35 Years of the SMWS
Last year we celebrated fifteen years of the Australian branch of the SMWS. This year we look at the bigger picture and celebrate 35 years of the SMWS changing the whisky landscape forever…
When The Scotch Malt Whisky Society was formed, the wider whisky industry was in turmoil and experts dismissed the idea of selling single cask, single malts as crazy. That was then, and now we’re proud to celebrate 35 years of sharing the love for outstanding whisky.
Michael Jackson’s Thriller takes MTV by storm. Flashdance and Return of the Jedi are among the year’s biggest movies. Chicken Kiev is quite possibly a feature of your sophisticated dinner party menu. The Macintosh computer doesn’t exist yet. Australia II wins the America Cup ending a 132-year streak, and Bob Hawke succeeded Malcolm Fraser as Prime Minister…
The year is 1983, and it also happens to be a desperately low point in the history of Scotch whisky production and export. Among the distilleries to cease operation during the course of the year are Port Ellen, Brora, Banff, Dallas Dhu, Glen Albyn, Glen Mhor, Glenlochy, Glenugie, Glenury, St Magdalene and the Carsebridge grain distillery.
Against this backdrop, a curious group of Edinburgh whisky enthusiasts set up home in a dilapidated old wine warehouse in Leith known as The Vaults. Their mission is to defy industry expectations by selling whisky taken from a single cask, un-chillfiltered and bottled at cask strength. The Scotch Malt Whisky Society is born.
By their own admission, the characters behind this new venture were whisky amateurs with few connections within the industry. They were warned that their scheme couldn’t possibly work, often on the grounds that if it could have been done, somebody would have done it before them. Thankfully for all of us who have learned to appreciate the pleasures of single cask, single malt, they stubbornly ignored the advice and carried on regardless.
The early enthusiasts who had the opportunity to sample this single cask whisky declared that it simply tasted better than any other single malt they had drunk, and that malts tasted better than blends.
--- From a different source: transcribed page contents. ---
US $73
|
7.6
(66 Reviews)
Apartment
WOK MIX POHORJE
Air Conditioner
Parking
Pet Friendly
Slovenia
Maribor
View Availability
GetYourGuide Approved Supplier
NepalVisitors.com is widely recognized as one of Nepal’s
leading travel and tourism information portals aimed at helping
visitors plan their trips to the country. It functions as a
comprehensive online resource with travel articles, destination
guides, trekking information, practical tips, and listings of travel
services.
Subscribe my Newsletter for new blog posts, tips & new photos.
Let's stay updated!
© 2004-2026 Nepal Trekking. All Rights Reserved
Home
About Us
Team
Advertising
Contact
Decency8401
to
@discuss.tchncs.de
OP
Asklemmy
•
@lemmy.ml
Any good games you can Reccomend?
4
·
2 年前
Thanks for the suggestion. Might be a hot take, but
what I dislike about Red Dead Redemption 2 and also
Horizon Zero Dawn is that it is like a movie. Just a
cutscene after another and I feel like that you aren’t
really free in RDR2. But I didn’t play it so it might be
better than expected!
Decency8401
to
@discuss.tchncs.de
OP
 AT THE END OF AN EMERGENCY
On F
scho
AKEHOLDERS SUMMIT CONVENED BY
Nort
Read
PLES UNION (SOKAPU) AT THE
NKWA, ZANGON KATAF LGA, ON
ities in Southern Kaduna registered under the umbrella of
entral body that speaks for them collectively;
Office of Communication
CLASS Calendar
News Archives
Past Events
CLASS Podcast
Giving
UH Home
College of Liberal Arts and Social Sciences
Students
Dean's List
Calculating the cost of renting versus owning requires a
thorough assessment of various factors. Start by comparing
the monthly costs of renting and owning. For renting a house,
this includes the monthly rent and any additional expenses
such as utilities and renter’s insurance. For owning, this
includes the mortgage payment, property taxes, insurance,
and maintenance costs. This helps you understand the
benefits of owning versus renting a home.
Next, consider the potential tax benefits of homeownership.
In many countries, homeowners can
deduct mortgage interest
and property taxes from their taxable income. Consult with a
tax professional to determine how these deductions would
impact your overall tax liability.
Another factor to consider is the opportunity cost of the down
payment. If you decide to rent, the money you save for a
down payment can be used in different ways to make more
Society founder Phillip ‘Pip’ Hills subsequently wrote in his book Scots on Scotch about the reasons why it proved so popular:
“Firstly, casks of whisky vary greatly in type and quality, and the cask has a profound influence on the whisky that is matured in it. When bottling malt, distillers put together the contents of many casks, some of which are not necessarily of the highest quality.”
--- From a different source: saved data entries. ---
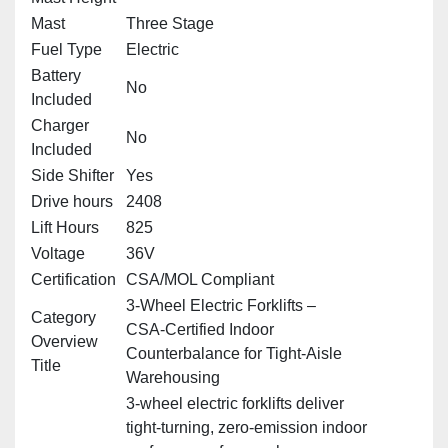
Mast
Three Stage
Fuel Type
Electric
Battery
No
Included
Charger
No
Included
Side Shifter
Yes
Drive hours
2408
Lift Hours
825
Voltage
36V
Certification
CSA/MOL Compliant
3‑Wheel Electric Forklifts –
Category
CSA‑Certified Indoor
Overview
Counterbalance for Tight‑Aisle
Title
Warehousing
3‑wheel electric forklifts deliver
tight‑turning, zero‑emission indoor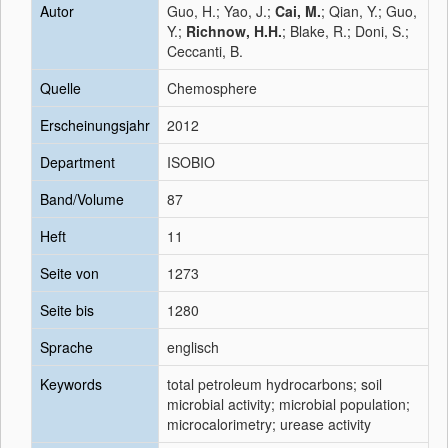
Autor
Guo, H.; Yao, J.;
Cai, M.
; Qian, Y.; Guo,
Y.;
Richnow, H.H.
; Blake, R.; Doni, S.;
Ceccanti, B.
Quelle
Chemosphere
Erscheinungsjahr
2012
Department
ISOBIO
Band/Volume
87
Heft
11
Seite von
1273
Seite bis
1280
Sprache
englisch
Keywords
total petroleum hydrocarbons; soil
microbial activity; microbial population;
microcalorimetry; urease activity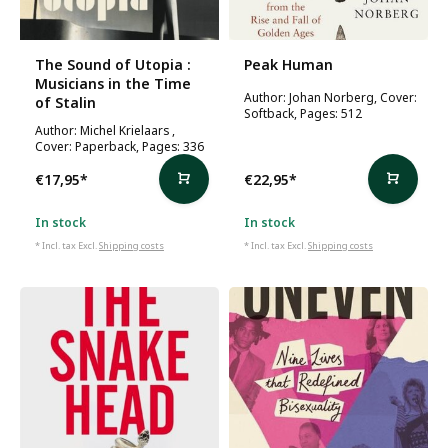
The Sound of Utopia :
Peak Human
Musicians in the Time
Author: Johan Norberg, Cover:
of Stalin
Softback, Pages: 512
Author: Michel Krielaars ,
Cover: Paperback, Pages: 336
€17,95
*
€22,95
*
In stock
In stock
* Incl. tax Excl.
Shipping costs
* Incl. tax Excl.
Shipping costs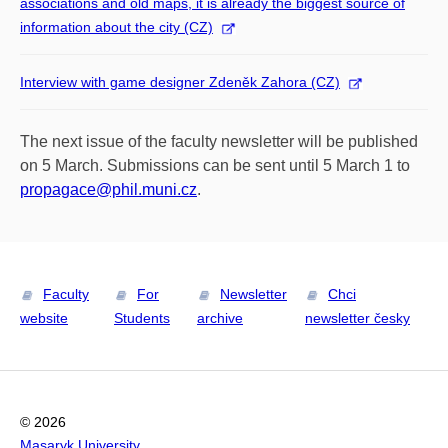
associations and old maps, it is already the biggest source of
information about the city (CZ)
Interview with game designer Zdeněk Zahora (CZ)
The next issue of the faculty newsletter will be published
on 5 March. Submissions can be sent until 5 March 1 to
propagace@phil.muni.cz
.
Faculty
For
Newsletter
Chci
website
Students
archive
newsletter česky
© 2026
Masaryk University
“Secondly, we were taking the stuff straight from the cask, whereas almost all of those distillers who bottled malt at all, bottled it after subjecting it to a process called chill-filtering. This consists of refrigerating the spirit and then filtering it very finely, so as to ensure that the whisky in the bottle cannot go cloudy. The result is by any standard a very fine liquor, but it lacks some of the character of malt whisky taken, unfiltered, from a single cask.”
By November 1983, the SMWS offered its first bottlings to members: casks 1.1 and 1.2 were identified as being from Glenfarclas (and hand-written on the label), the others a Speyside and an Islay from unnamed distilleries. The iconic SMWS code for distillery and cask number was born – 35 years later we bottle around 500 casks a year, and we’re now up to single malt distillery code 135. Members have never had more choice or more variety of flavour profiles.
As The Scotch Malt Whisky Society enters its 35th year, we celebrate the spirited visionaries who saw the potential of whisky in its purest form at a time no one else was considering it and the wider industry was suffering. Over the course of the year we’ll be recalling key moments in the Society’s development, some of the characters who have played significant roles in its growth, and we’ll be releasing special 35th anniversary bottlings through the course of the year. For July Outturn we’re proud to announce the release of 7.197 ‘Mature way beyond its years’. An eight year old sherried cask that is truly outstanding and a testament to our absolutely rigid quality assurances, as well as our dedication to innovation.
Each 35th Anniversary cask this year has been chosen to demonstrate the kind of intriguing, surprising casks you only stumble across at the Society – and that inspire the same need to share with kindred spirits as those whiskies in Edinburgh in the early 1980s.
We’ll also be throwing special events and 35th anniversary parties to celebrate your involvement in the Society – and your role as the lifeblood running through the veins of everything we do.
Here’s to a fantastic 35th anniversary year, and many more to come.
Cheers,
Matt Bailey, National Ambassador, SMWS Australia.